• _Goal of the exercise_: Extract the lines running from the one containing "La taille sévère, contrairement" through the end of the items, reproducing each word unchanged.
---------- Data provided
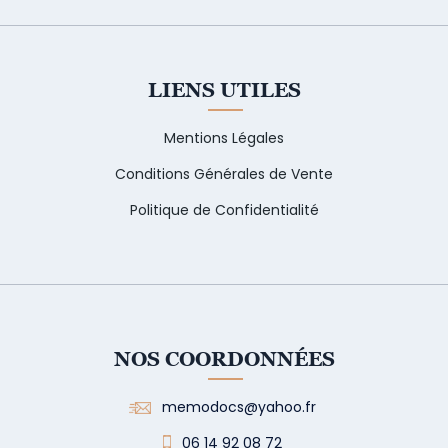
LIENS UTILES
Mentions Légales
Conditions Générales de Vente
Politique de Confidentialité
NOS COORDONNÉES
memodocs@yahoo.fr
06 14 92 08 72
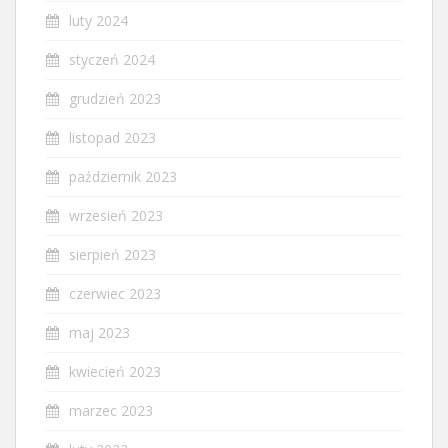
luty 2024
styczeń 2024
grudzień 2023
listopad 2023
październik 2023
wrzesień 2023
sierpień 2023
czerwiec 2023
maj 2023
kwiecień 2023
marzec 2023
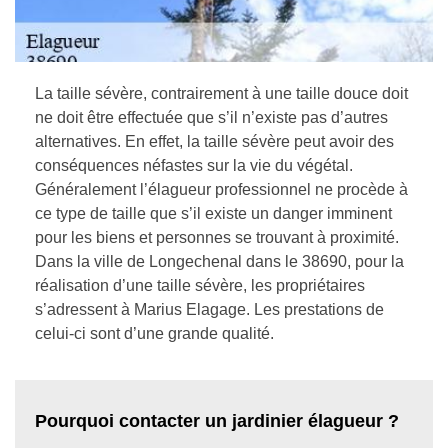
La taille sévère, contrairement à une taille douce doit
ne doit être effectuée que s’il n’existe pas d’autres
alternatives. En effet, la taille sévère peut avoir des
conséquences néfastes sur la vie du végétal.
Généralement l’élagueur professionnel ne procède à
ce type de taille que s’il existe un danger imminent
pour les biens et personnes se trouvant à proximité.
Dans la ville de Longechenal dans le 38690, pour la
réalisation d’une taille sévère, les propriétaires
s’adressent à Marius Elagage. Les prestations de
celui-ci sont d’une grande qualité.
Pourquoi contacter un jardinier élagueur ?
--------------------
• _Response to the task_:
La taille sévère, contrairement à une taille douce doit
ne doit être effectuée que s’il n’existe pas d’autres
alternatives. En effet, la taille sévère peut avoir des
conséquences néfastes sur la vie du végétal.
Généralement l’élagueur professionnel ne procède à
ce type de taille que s’il existe un danger imminent
pour les biens et personnes se trouvant à proximité.
Dans la ville de Longechenal dans le 38690, pour la
réalisation d’une taille sévère, les propriétaires
s’adressent à Marius Elagage. Les prestations de
celui-ci sont d’une grande qualité.
Pourquoi contacter un jardinier élagueur ?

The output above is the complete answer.